▸ What you need to do
a – Shorten the paragraph in the email about corrupted multibyte characters in bash that begins "I think you misunderstood the bug", keeping its main facts.
b – Write the next part of the email about corrupted multibyte characters in bash, starting after its final line.

From: Alex fxmbsw7 Ratchev
Subject: Re: Corrupted multibyte characters in command substitutions fixes may be worse than problem.
Date: Mon, 7 Feb 2022 05:54:36 +0100

On Mon, Feb 7, 2022 at 1:47 AM L A Walsh <bash@tlinx.org> wrote:
>
>
>
>
> On 2022/02/06 09:26, Frank Heckenbach wrote:
> >> On 2022/01/02 17:43, Frank Heckenbach wrote:
> >>
> >>
> >>> Why would you? Aren't you able to assess the severity of a bug
> >>> yourself? Silent data corruption is certainly one of the most severe
> >>> kind of bugs ...
> >>>
> >> ---
> >> That's debatable, BTW, as I was reminded of a similar
> >> passthrough of what one might call 'invalid input' w/o warning,
> >>
> >
> > I think you misunderstood the bug. It was not about passing through
> > invalid input or fixing it. It was about bash corrupting valid input
> > (if an internal buffer boundary happened to fall within a UTF-8
> > sequence)
> >
>
> I see that the cause of the bug you reported was due to entirely different
> circumstances, they question I might have, is if bash was returning
> input -- should bash scan that input for validity.  For example, if it
> bash read these values, from a 'read' (spaces separating separate
> bytes):
>  bytes
> read:      | returned:
> 1) first case is relatively clear:
> read (len=2)
>   0x41 0x31
> returned:
> A1
> 2)
>  read (len=4):
> 0x41 0x31 0x00 0x00
> returned: ???  A1 or nothing?
> error or warning message?

error on 0 byte ? err
i disrespect warn reports too due to ugly results on terminal and big slowdown

>  In the case of bash with environment having LC_CTYPE: C.UTF-8 or
> en_US.UTF-8
> read:
> 0xC3 (len=1) i.e. Ã ('A' w/tilde in a legacy 8-bit latin-compatible
> charset),
> but invalid if bash processes the environment setting of en_US.UTF-8.
>
> Should bash process it as legacy input or invalid UTF8?
> Either way, what should it return? a UTF-8 char
> (hex 0xc30x83) transcoded from the latin value of A-tilde, or
> keep the binary value the same (return 0x83),
> should it return a warning message?  If it does, should
> it return NUL for the returned value because the input was erroneous?

▸ Information

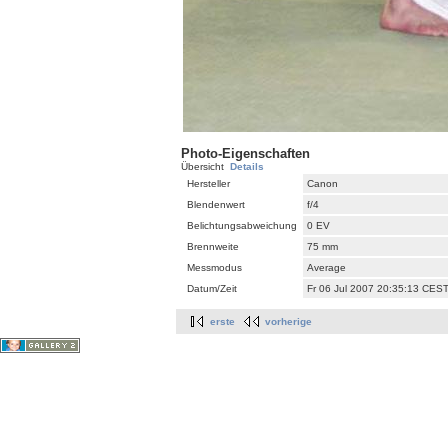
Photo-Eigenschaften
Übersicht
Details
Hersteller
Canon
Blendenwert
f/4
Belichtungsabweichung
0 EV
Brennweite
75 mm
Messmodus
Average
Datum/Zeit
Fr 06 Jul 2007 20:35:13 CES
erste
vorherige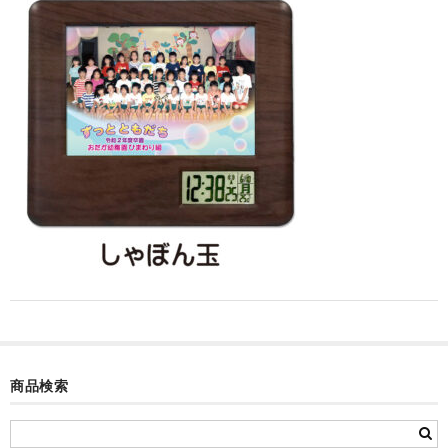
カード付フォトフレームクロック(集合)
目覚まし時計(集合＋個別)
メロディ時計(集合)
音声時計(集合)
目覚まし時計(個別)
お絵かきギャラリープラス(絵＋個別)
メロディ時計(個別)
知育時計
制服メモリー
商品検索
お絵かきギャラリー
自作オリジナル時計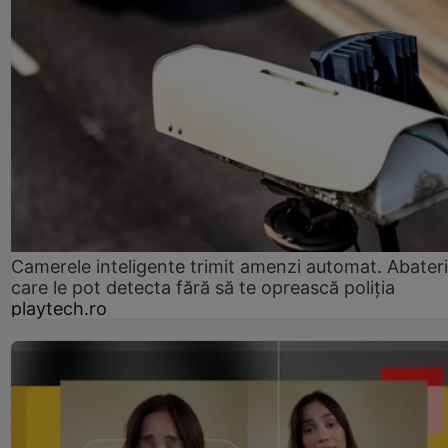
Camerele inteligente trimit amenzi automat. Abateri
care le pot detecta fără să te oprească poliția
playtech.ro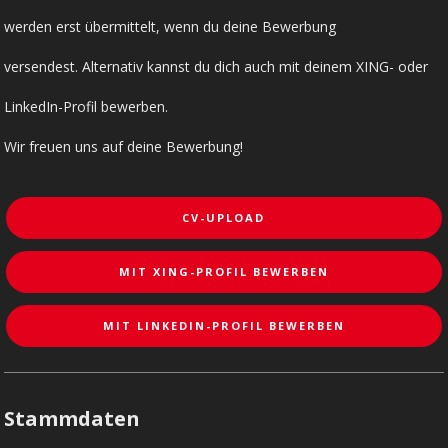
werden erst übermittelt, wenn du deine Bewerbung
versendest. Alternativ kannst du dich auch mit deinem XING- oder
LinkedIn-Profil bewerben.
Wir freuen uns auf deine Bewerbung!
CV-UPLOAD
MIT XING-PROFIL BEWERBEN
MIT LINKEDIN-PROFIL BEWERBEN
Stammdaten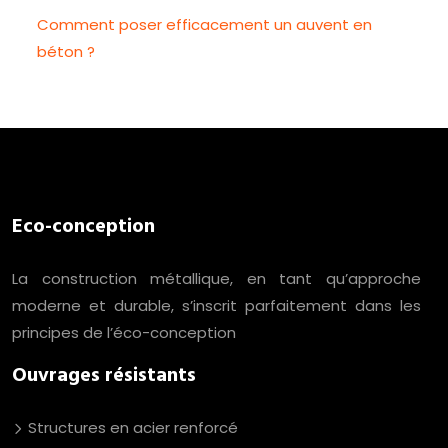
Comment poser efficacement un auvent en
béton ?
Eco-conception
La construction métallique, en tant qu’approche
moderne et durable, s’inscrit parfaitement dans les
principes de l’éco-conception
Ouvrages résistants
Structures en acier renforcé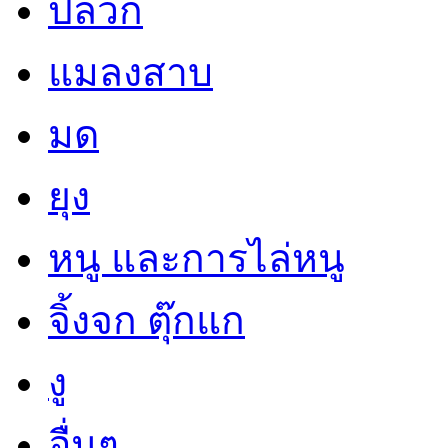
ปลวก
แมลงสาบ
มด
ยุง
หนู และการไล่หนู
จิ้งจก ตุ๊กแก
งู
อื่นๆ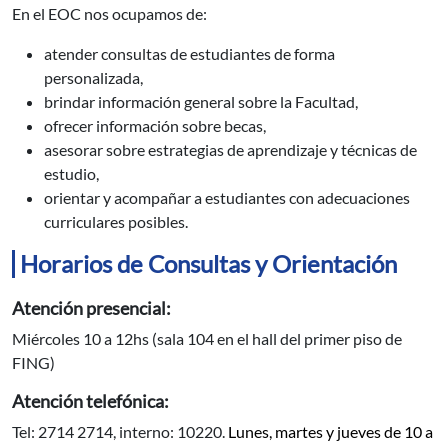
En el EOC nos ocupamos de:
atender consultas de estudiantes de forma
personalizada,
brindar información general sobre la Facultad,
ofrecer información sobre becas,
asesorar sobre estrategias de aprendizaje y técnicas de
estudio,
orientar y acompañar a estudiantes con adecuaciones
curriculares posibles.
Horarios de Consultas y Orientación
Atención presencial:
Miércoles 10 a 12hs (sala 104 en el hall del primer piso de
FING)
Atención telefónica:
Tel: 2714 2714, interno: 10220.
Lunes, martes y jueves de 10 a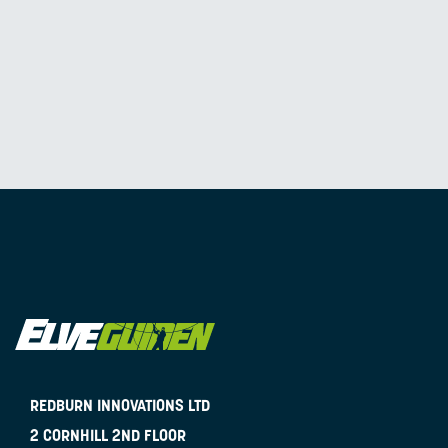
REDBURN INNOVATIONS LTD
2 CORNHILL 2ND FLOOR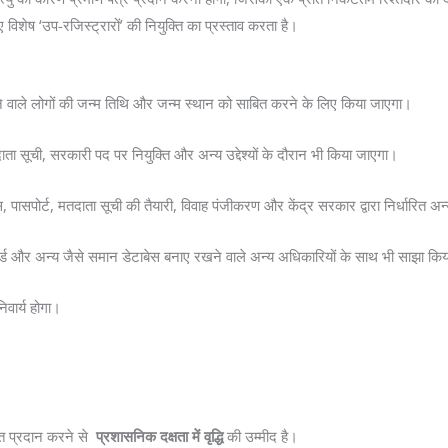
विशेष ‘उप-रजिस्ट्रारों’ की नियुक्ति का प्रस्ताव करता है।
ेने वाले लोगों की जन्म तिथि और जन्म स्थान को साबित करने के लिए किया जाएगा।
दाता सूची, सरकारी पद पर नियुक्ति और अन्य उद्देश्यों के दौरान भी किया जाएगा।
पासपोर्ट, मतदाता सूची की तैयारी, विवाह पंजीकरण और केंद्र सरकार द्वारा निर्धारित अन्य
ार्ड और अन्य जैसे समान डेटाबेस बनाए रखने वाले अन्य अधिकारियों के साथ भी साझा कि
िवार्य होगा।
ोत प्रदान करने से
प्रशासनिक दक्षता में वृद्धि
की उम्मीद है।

▸ Results in order
a – The bug wasn't about bash passing through or fixing invalid input. It was about bash corrupting valid input whenever an internal buffer boundary fell inside a UTF-8 sequence.

b –
>
> I.e. should bash try to scan for validity of input?
> Should it use legacy ANSI or 8-bit charsets for such or
> should it try to decode legacy inputs into Unicode if the environment
> indicates it should be using unicode values?)
> on decode-errors should it issue a warning message if so, should
> it return the original unencoded value, NUL, or a decoded Unicode value?
>
> If bash is returning a value corrupted by a memory overlap (overlapping
> stack values)
> should it be testing the returned value as valid (especially if the
> environment suggests it should be returning unicode values?).
>
> I.e. if there was corruption -- either from reading a NUL
> unexpectedly, or incorrectly encode Unicode values, if warnings
> were "on", the corruption might be noticed -- even if noticed,
> what should bash return -- a binary DWORD value that makes no sense as
> a string: either ASCII or unicode, like
> 0x00 0x41 0x00 0xC1 -- maybe an attempt at 'AÀ' in UTF-16 on Windows --
> where my original bug occurred in reading a registry value that could
> easily be UTF-16 encoded where the user-shell was being run under
> cygwin running a Unicode C.UTF-8 environment.
>
> I.e. Bash might be expected to return different results based on
> the environment it was running in and the environment specified encoded
> or whether bash was expecting the reduced-ASCII character set.
>
> Depending on what one thinks bash 'should do' and what environment it
> was running in can result in very different results, which is why I
> balked at bash issuing warnings in some cases and not others and
> whether it returned the original binary values or some sanitized version.
>
> At the time, due to the warning being issued, the read 'failed' and
> a sanitized version was returned -- both responses preventing reading
> the desired value.  If bash detected invalid Unicode sequences it might
> help detect memory-based corruption, or might sanitize such sequences before
> returning them -- either way possibly causing harm due to silence or due
> to breaking compatibility.
>
> Just thought it might be desirable to be consistent about what was done or
> having controlled via an option (be strict+warn or ignore+don't warn).
>
> If its decided to ignore (don't test for validity) and don't issue a warning
> as the default action, then the warning for null bytes seems like it should
> be removed -- with the idea of bash not testing read input for validity.
>
>
> which was very unhelpful.
>
> Or more basically should
>               based character set -- as in legacy input)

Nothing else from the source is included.